Scientific and engineering corpora (such as published papers, white papers, or manuals) typically contain text and mathematical formulas. However, conventional search engines are limited when used against these corpora, as they only search the text describing mathematical formulas rather than the formulas themselves. Such Keyword search cannot take advantage of the rich information contained within the mathematical content. Math-aware search engines are thus prefered.

The primary objective of the BrushSearch project is to establish a state-of-the-art math-aware search system for scientific documents. The project also aims to provide an intuitive user interface that accepts handwritten mathematical formulas and supports natural gestures to specify constraints, wildcards, and user search preferences.

You might access the latest version of the web interace, know more about the research project below, or learn the features and usage of the BrushSearch system.

User Interface

The web user interface allows a user to write mathematical expressions using a pen or a mouse. It then integrates with the recognizer to generate a LaTeX expression. One can also directly input the LaTeX expression and view the MathML of any LaTeX expression (supported by the LatexML library). The interface offers natural gestures to facilitate the writting process.

Users can choose alternatives for any subexpression to alter the top recognition result. One can also provide samples of his or her handwriting to personalize the recognizer.

Through the interface, the user can specify wildcards to be used during the search and other search preferences.

Users can choose a corpus to search and save and load previous queries. Please see the guide for more information about the features of the user interface.

Card image cap
Math Recognizer

The current version of the recognizer uses a grammar based approch. The recognizer generates recognition alternatives to the user to choose from in case the user wants to replace the top suggetsion. It also allows the user to provide samples for different symbols in order to better recognize one's own handwritting style.

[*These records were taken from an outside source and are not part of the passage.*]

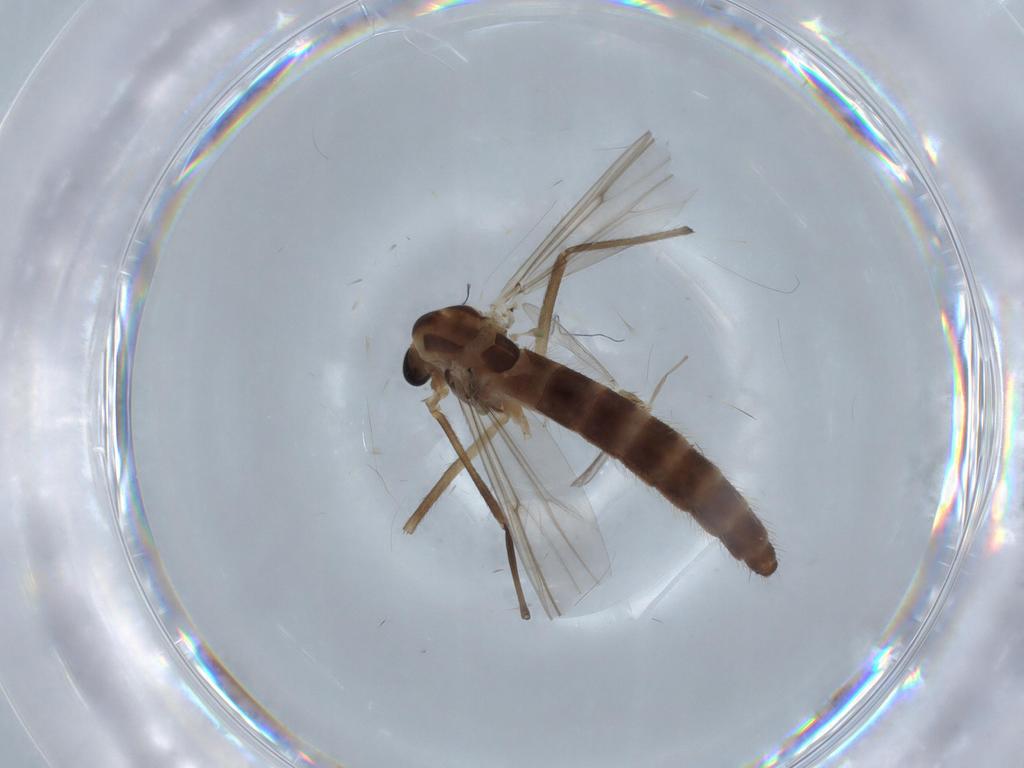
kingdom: Animalia
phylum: Arthropoda
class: Insecta
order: Diptera
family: Chironomidae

We are working on developing a data driven recognizer that can be trained. For this purpose, we created a handwritten math generator that can generate multiple handwritten variations of latex expressions.

Search Engine

Our search engine utilizes Tangent-L, a math-aware search engine that is based on the Lucene framework. The search engine participated in the ARQMath Lab as the MathDowsers' team with promising result in 2020 and 2021. Tangent-L is described here, and more information about the MathDowsers' submissions and results can be found here.

We are working on incorporating proximity for better search results, for example, query keywords and formulas (or math tokens) appearing closer together in a document can be a strong signal for document relevancy. Partial investigation is documented in the ARQMath Lab Working Paper 2021.